Question.
What references do you recommend that dryly/precisely discuss differences between
(0) Trying to prove $\neg\mathrm{Con}(\mathrm{PA})$.
(1) Trying to exhibit an actual contradiction in $\mathrm{PA}$.
Remarks.
(0) While this is rather irrelevant for the question, I mention that I am currently neither trying to do (0), nor (1), rather would like to check a few things around this, to learn something that would take long to spell out here.
(1) Hoping for some brief relevant pointers, by people working in mathematical logic, to relevant literature, I keep this short and do not try to make precise what $\neg\mathrm{Con}(\mathrm{PA})$ and "to exhibit an actual contradiction" in (0) and (1) mean. This is an important and well-known distinction, occurring in relevant discussions of this topic.
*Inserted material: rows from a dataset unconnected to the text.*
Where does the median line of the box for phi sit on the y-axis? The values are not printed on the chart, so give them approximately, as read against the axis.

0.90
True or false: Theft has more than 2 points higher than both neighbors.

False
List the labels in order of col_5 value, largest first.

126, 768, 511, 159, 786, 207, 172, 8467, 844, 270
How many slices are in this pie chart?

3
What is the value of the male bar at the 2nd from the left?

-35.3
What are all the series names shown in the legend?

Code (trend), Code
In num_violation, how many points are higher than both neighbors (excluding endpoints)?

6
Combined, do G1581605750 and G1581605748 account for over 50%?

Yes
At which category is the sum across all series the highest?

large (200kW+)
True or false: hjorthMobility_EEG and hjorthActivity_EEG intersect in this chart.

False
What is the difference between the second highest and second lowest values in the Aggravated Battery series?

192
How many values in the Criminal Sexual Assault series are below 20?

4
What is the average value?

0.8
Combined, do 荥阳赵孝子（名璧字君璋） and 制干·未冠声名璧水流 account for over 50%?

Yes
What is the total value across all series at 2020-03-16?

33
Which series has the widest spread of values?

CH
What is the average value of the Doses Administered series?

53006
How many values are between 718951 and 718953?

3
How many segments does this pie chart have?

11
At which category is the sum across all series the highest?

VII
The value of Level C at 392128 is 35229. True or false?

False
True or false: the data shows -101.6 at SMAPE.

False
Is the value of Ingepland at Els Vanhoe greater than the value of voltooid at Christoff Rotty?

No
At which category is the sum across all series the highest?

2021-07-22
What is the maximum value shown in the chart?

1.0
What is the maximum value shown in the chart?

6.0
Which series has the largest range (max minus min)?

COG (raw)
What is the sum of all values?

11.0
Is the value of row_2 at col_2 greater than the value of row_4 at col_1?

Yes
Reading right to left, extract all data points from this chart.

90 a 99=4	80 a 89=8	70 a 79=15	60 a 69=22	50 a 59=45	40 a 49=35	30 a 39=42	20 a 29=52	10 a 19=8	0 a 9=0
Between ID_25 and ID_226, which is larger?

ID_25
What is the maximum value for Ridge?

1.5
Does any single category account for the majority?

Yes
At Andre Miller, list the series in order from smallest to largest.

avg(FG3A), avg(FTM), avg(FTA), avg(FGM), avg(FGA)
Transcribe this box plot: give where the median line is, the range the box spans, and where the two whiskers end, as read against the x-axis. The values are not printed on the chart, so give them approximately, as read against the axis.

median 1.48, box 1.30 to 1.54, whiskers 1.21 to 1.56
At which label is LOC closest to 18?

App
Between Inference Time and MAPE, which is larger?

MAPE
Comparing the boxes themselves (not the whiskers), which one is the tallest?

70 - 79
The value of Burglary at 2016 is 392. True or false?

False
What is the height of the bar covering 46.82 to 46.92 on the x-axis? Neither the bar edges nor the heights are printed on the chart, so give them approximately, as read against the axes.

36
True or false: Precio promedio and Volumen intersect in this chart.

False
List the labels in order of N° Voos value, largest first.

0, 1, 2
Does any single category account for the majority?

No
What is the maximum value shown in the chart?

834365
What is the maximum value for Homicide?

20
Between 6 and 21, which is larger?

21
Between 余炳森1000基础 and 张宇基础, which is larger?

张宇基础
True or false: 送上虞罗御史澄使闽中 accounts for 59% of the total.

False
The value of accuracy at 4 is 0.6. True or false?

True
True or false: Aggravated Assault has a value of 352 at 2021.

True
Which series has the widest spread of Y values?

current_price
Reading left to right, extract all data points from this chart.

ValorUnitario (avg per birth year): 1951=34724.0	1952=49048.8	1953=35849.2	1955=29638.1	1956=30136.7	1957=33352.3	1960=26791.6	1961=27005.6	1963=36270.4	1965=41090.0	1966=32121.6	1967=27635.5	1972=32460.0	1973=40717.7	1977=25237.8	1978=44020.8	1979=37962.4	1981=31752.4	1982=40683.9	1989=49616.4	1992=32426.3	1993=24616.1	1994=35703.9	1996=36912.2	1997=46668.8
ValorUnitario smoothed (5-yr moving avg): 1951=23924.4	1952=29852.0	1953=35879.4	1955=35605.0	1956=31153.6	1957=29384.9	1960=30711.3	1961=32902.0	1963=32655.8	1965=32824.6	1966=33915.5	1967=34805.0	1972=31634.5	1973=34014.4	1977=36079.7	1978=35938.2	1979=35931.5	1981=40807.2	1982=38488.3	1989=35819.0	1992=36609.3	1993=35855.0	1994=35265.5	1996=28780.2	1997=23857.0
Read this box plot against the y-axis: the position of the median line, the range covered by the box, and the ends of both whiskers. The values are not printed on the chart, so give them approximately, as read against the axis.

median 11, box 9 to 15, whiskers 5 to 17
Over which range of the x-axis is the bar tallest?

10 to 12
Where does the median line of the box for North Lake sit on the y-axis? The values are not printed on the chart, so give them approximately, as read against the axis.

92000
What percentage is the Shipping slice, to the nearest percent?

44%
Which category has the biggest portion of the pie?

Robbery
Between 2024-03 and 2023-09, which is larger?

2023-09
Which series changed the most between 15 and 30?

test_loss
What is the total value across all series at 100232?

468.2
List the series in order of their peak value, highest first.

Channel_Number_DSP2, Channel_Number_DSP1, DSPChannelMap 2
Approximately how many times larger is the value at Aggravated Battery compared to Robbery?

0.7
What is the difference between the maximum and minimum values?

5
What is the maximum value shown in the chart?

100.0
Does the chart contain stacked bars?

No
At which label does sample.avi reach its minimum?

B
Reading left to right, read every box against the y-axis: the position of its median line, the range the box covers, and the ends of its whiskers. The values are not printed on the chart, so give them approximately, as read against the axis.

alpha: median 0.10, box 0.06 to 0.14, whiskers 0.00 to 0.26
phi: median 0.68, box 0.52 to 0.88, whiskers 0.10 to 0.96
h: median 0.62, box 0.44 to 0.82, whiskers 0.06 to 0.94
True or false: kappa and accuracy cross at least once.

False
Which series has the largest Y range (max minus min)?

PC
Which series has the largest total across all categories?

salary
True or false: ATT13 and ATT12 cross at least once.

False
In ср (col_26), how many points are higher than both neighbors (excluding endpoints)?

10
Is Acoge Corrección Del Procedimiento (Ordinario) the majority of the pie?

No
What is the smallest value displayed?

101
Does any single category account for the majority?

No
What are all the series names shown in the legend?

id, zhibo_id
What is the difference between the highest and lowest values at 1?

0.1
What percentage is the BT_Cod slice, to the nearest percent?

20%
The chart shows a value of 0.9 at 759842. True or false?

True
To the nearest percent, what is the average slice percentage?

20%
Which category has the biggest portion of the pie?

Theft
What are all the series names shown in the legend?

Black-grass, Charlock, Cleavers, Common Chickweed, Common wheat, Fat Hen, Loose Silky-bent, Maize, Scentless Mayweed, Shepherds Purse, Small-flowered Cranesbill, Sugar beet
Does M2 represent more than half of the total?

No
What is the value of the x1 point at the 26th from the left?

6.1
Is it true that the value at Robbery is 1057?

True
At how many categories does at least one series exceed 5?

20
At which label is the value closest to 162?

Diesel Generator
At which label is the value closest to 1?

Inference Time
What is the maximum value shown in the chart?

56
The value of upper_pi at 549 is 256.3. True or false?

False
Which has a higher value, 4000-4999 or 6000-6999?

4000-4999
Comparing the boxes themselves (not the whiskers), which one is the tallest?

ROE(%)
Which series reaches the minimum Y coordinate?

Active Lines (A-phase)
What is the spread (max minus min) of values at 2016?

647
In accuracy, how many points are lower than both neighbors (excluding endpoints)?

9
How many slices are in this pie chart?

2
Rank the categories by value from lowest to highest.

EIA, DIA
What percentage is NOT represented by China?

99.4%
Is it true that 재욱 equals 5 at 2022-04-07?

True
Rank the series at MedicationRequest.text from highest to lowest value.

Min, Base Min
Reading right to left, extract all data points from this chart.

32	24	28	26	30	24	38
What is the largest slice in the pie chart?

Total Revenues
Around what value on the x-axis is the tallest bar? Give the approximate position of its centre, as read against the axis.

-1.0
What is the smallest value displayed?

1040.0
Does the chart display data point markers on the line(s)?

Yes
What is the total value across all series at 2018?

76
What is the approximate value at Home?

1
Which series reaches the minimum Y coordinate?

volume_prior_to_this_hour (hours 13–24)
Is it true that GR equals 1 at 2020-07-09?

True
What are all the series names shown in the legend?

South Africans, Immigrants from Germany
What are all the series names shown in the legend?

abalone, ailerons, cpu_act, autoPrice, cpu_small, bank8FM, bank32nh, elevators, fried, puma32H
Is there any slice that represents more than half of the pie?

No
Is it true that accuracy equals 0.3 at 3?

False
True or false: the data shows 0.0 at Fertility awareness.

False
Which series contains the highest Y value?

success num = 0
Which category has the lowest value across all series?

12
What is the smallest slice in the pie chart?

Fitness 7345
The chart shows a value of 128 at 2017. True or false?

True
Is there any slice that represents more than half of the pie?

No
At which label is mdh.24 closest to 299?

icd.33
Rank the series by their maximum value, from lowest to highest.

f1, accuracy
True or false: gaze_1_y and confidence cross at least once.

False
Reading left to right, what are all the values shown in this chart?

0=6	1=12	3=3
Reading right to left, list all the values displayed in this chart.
The phrases you've quoted are informal, and as such can be interpreted in different ways. I think the most natural interpretations, however, are:
To "exhibit an actual contradiction in PA" means to find a formal proof - e.g. in the sense of sequent calculus - of "$0=1$" from the axioms of PA. Note that a formal proof is computer-verifiable, so this really is a totally airtight notion: if you claim to have an actual contradiction from PA, that's an objective statement and can be objectively verified.
To "prove that PA is inconsistent" means to prove the statement "PA is inconsistent" (appropriately coded) in some theory, possibly other than PA, which we are confident is $\Sigma^0_1$-correct. This is a somewhat informal notion, on two counts: "appropriately coded" and "we are confident" are each informal properties, and each is reasonably subtle. That said, once we fix a representation $\varphi$ of "PA is inconsistent" in some fixed language (e.g. the language of arithmetic, or the language of set theory) and some theory $T$ in the appropriate language, this can become totally objective if we interpret "prove" as "produce a formal proof from the axioms of $T$).
These are obviously in principle different tasks; however, most logicians agree that in practice they amount to the same thing. Namely, if some theory $T$ which is stronger than PA proves that PA is inconsistent, I think this would cause most logicians to doubt the $\Sigma^0_1$-correctness of $T$, rather than the consistency of PA; and most logicians are confident in the appropriateness of the representation of "PA is inconsistent" in the language of PA (although this has been studied) - so the non-objective parts of the second task are removed (work in PA itself, and use the usual coding). Meanwhile, if PA proved "PA is inconsistent," it is likely that this proof would easily yield an actual contradiction, even though a priori PA could be consistent even if it proved its own inconsistency.
I don't know a specific source which discusses this, but when in doubt: define your terms and phrases precisely, and then you don't need another source to clarify what you mean. And that said, I believe the above captures accurately how these phrases are used in logic the vast majority of the time.